New writers museum coming to Chicago in 2017

By Jean Lotus Staff Reporter

 

The Art Deco building at 180 N. Michigan will be the new home of the American Writer’s Museum (Photo: Chronicle Illinois)

The Art Deco building at 180 N. Michigan will be the new home of the American Writer’s Museum (Photo: Chronicle Illinois)

George Lucas may have flown off to a galaxy far, far away, but Chicagoans can look forward to a brand new museum next year anyway when the American Writers Museum opens in fall of 2017.

Aiming to be a national celebration of American writers and their contribution to the written word, the museum is the brainchild of Malcolm O’Hagan, a D.C.-based retired CEO of the National Electrical Manufacturers Assn. O’Hagan is also a native Irishman and a fan of the Dublin Writers Museum, which opened in 1991 in a restored Georgian mansion.

O’Hagan, a docent at the Library of Congress, said he wondered why there was no similar organization for American writers, and then set out to create one.

“Our board had to set criteria for a location,” O’Hagan said.
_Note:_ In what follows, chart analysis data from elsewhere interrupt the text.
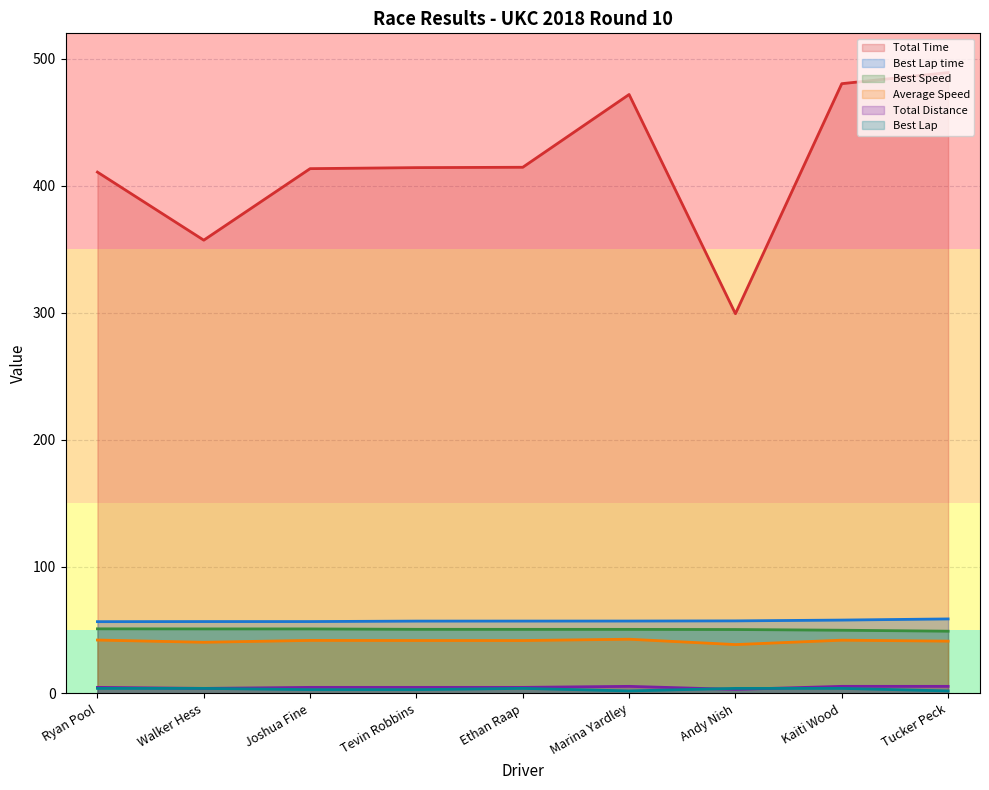

What is the highest value of the Total Time series?

489.1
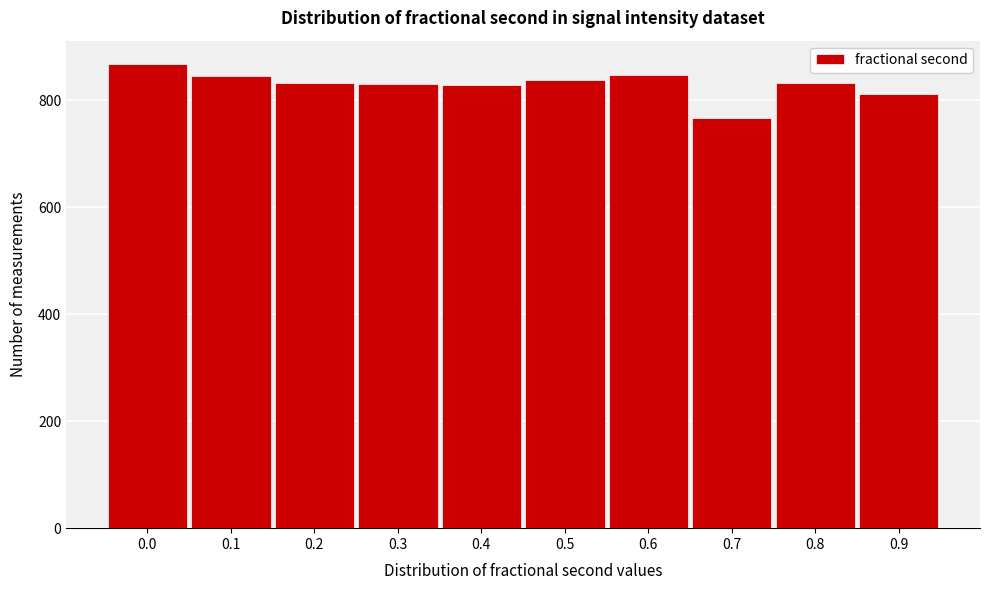

Is it true that the value at 0.7 is 238?

False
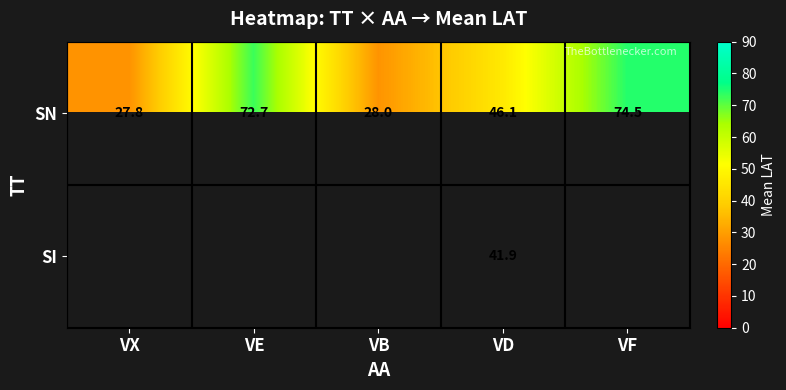

What is the minimum value for SN?

27.8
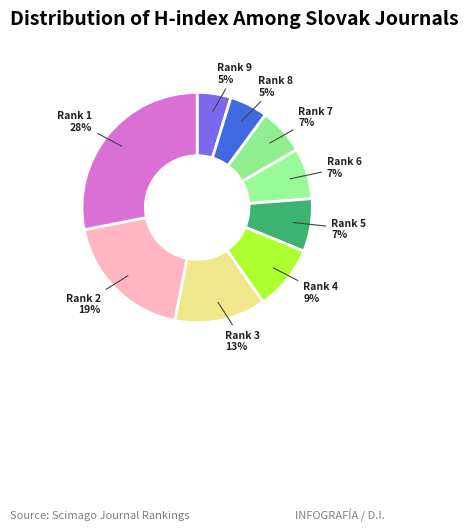

How many segments does this pie chart have?

9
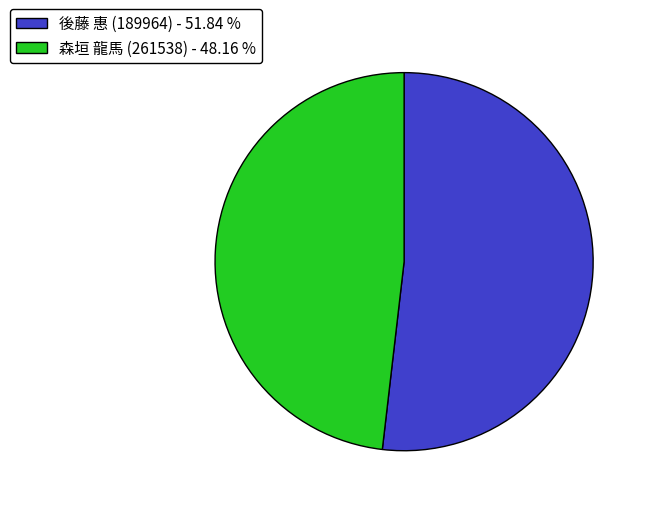

Is there any slice that represents more than half of the pie?

Yes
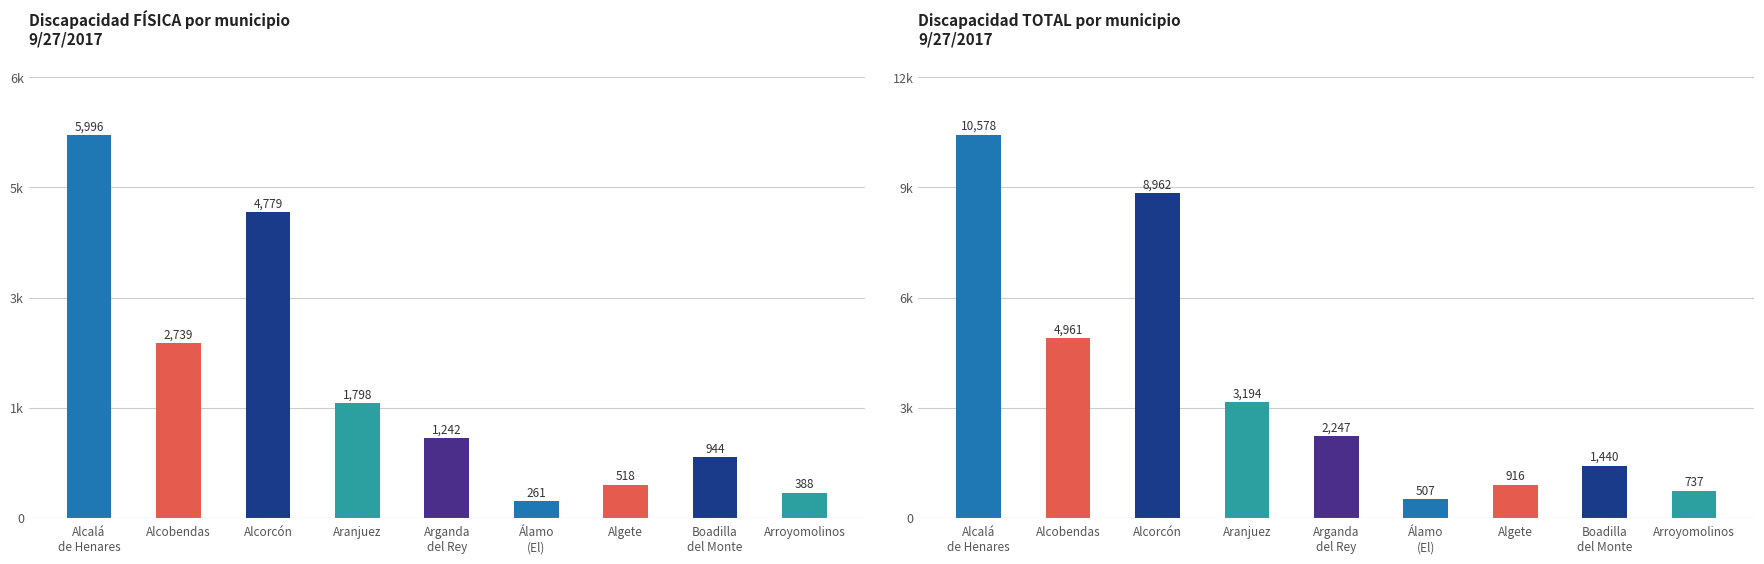

What is the total value across all series at Alcobendas?

7700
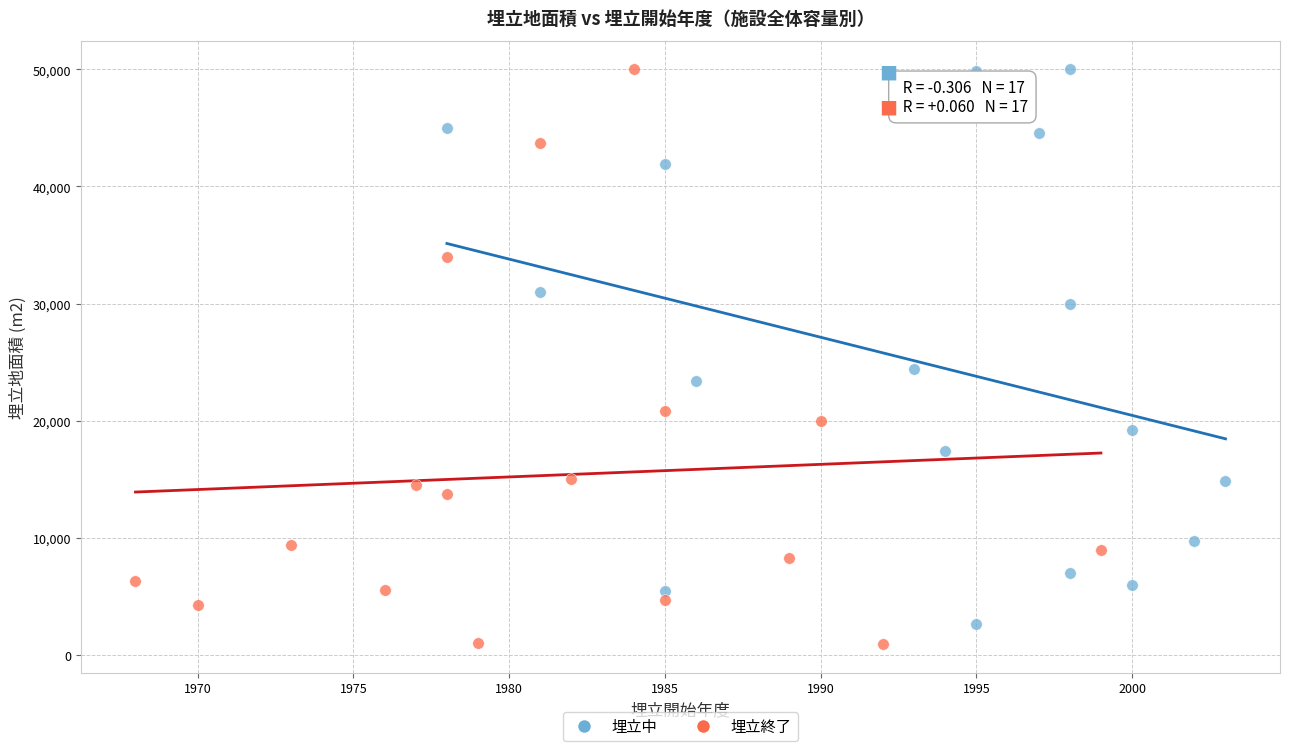

What are all the series names shown in the legend?

埋立中, 埋立終了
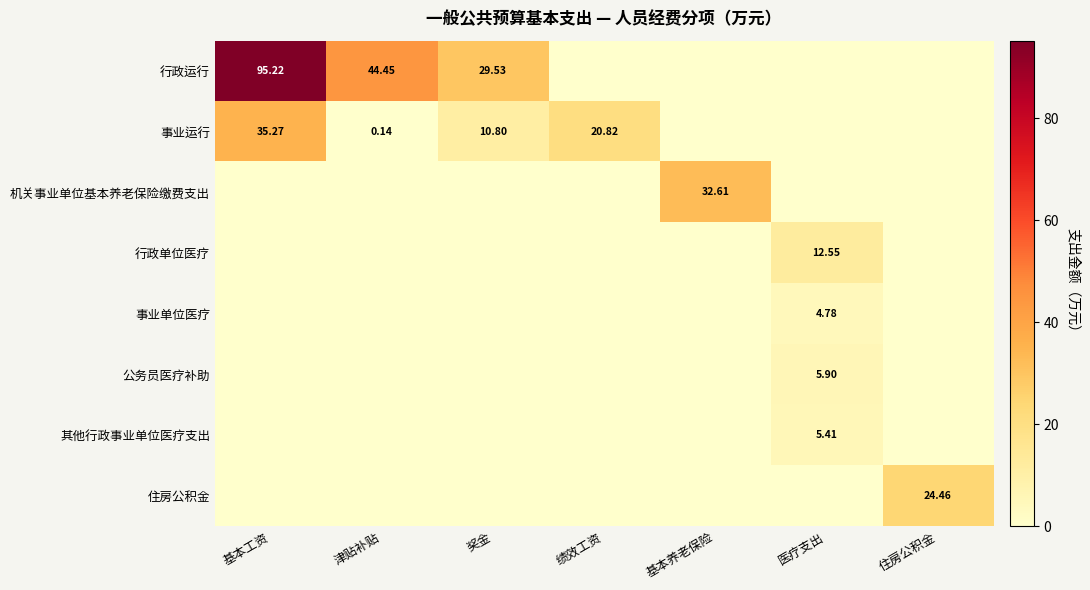

Which series has the largest range (max minus min)?

行政运行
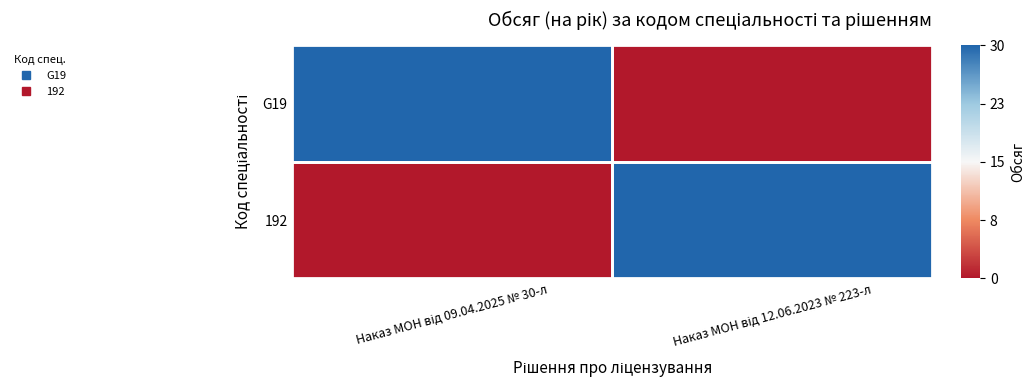

At Наказ МОН від 09.04.2025 № 30-л, list the series in order from largest to smallest.

G19, 192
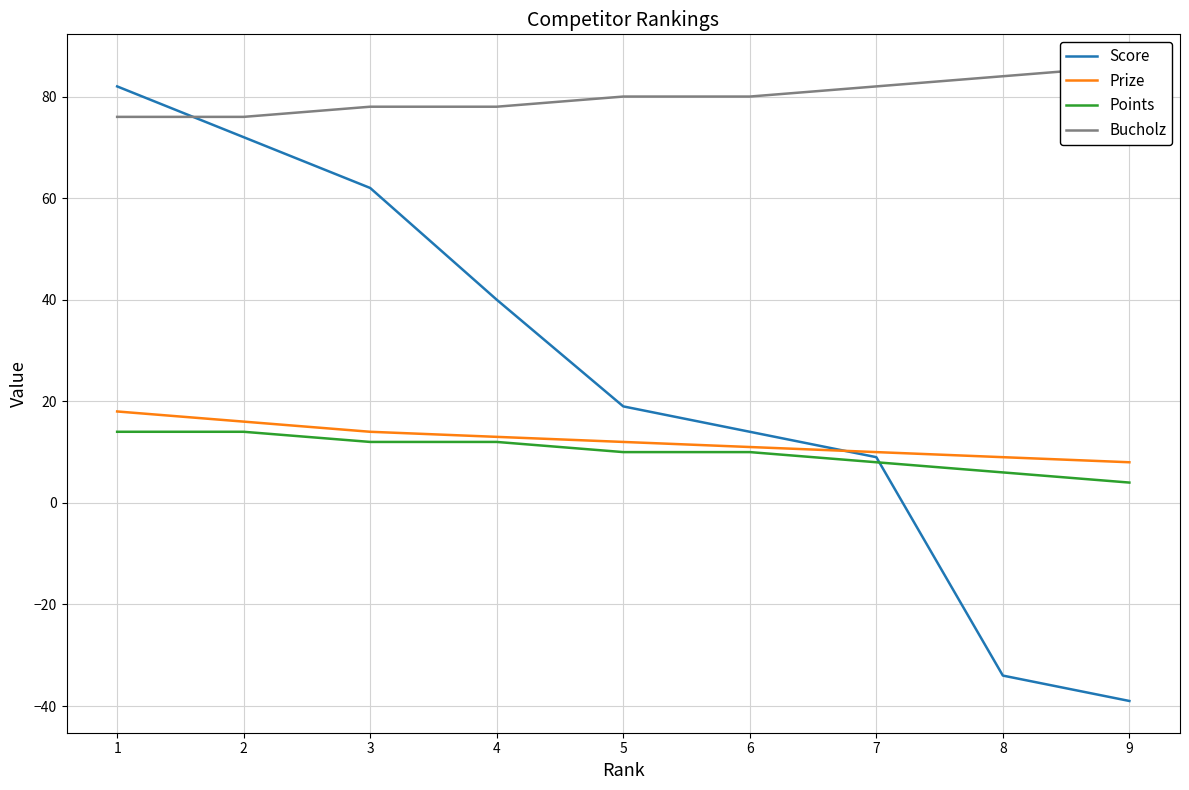

What is the smallest value displayed?

-39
. “One of the major factors was since it was a national museum it had to be in a central location. Chicago is the most American of American cities and a lot of history revolved around Chicago,” O’Hagan said.

The12,000 sq. foot museum will be located on the 2nd floor of 180 N. Michigan Avenue.

Funding has been received from the National Endowment for the Humanities and the Chicago Community Trust, as well as from individual donors and family foundations.

“We’re planning a small, intimate museum where you can go an enjoy two hours with the great writers of America,” O’Hagan said.

The digital-based museum will consist of rotating exhibitions in galleries with names such as the Mind of a Writer, the Writer’s Room, the American Identity, Writing Across America, a Chicago gallery and a children’s gallery.

Board member Roberta Rubin, owned Winnetka’s Book Stall for 31 years, said the museum was “tremendously exciting and unique in all the country.”

“In the U.S. we don’t have a place to honor our literary forbearers,” she said.

Living authors will be celebrated in programming such as book signings, poetry readings and the like, but to get a exhibition, an author’s reputation will have to be tested with time.

“To be featured, a writer will likely have to be dead at least 10 years,” O’Hagan said. “In the Dublin museum they didn’t allow any living authors except Seamus Heaney when he won the Nobel Prize in literature in 1995,” he added.

Nonetheless, authors from Joyce Carol Oates, George Saunders, Scott Turow and Stuart Dybek have warmly endorsed the museum on its website.

The museum will not be a library or have collections of books, O’Hagan said.

“We’re not artifact-based. The way people read and write is changing and the technology available allows us to present materials in a totally different and much more interesting way.”

Board member S. Leigh Pierson Conant said the museum has partnered with around 50 author-home museums across the country. This will allow digital peeks into the homes of authors such as Louis May Alcott, Truman Capote, Willa Cather, Emily Dickenson or Oak Park’s native son Ernest Hemingway.

“Chicago is known for its museums,” Conant said. “This is going to be unlike any other with a blend of technology that helps enhance our literary history.”

The location was chosen within easy walking distance of many Chicago hotels, O’Hagan said. Plans on the museum website say they expect more than 100,000 visitors and revenue of $1.3 million the first year.

The museum has been backed by Ald. Edward Burke (14th Ward)-Alderman Walter Burnett Jr., (27th Ward) and Ald. Brendan Reilly (42nd Ward), who have posted accolades on the website.

Other board members from Illinois include Roger Baskes, former Newberry Library trustee, Chicago museum Consultant Ronne Hartfield, Publisher James Donnelley, Architect Lamar Johnson, and Chicago construction contractors Allen Bulley III, Mike Clune and John Estey

“Chicago’s a great melting pot of literary tradition with a generous philanthropic community,” O’Hagan said.

O’Hagan said the museum team has so much to work with designing exhibits that celebrate American writers.

“We’re fortunate in America that we have such an abundance of great writers whose works influenced the history and the culture of the nation,” he said.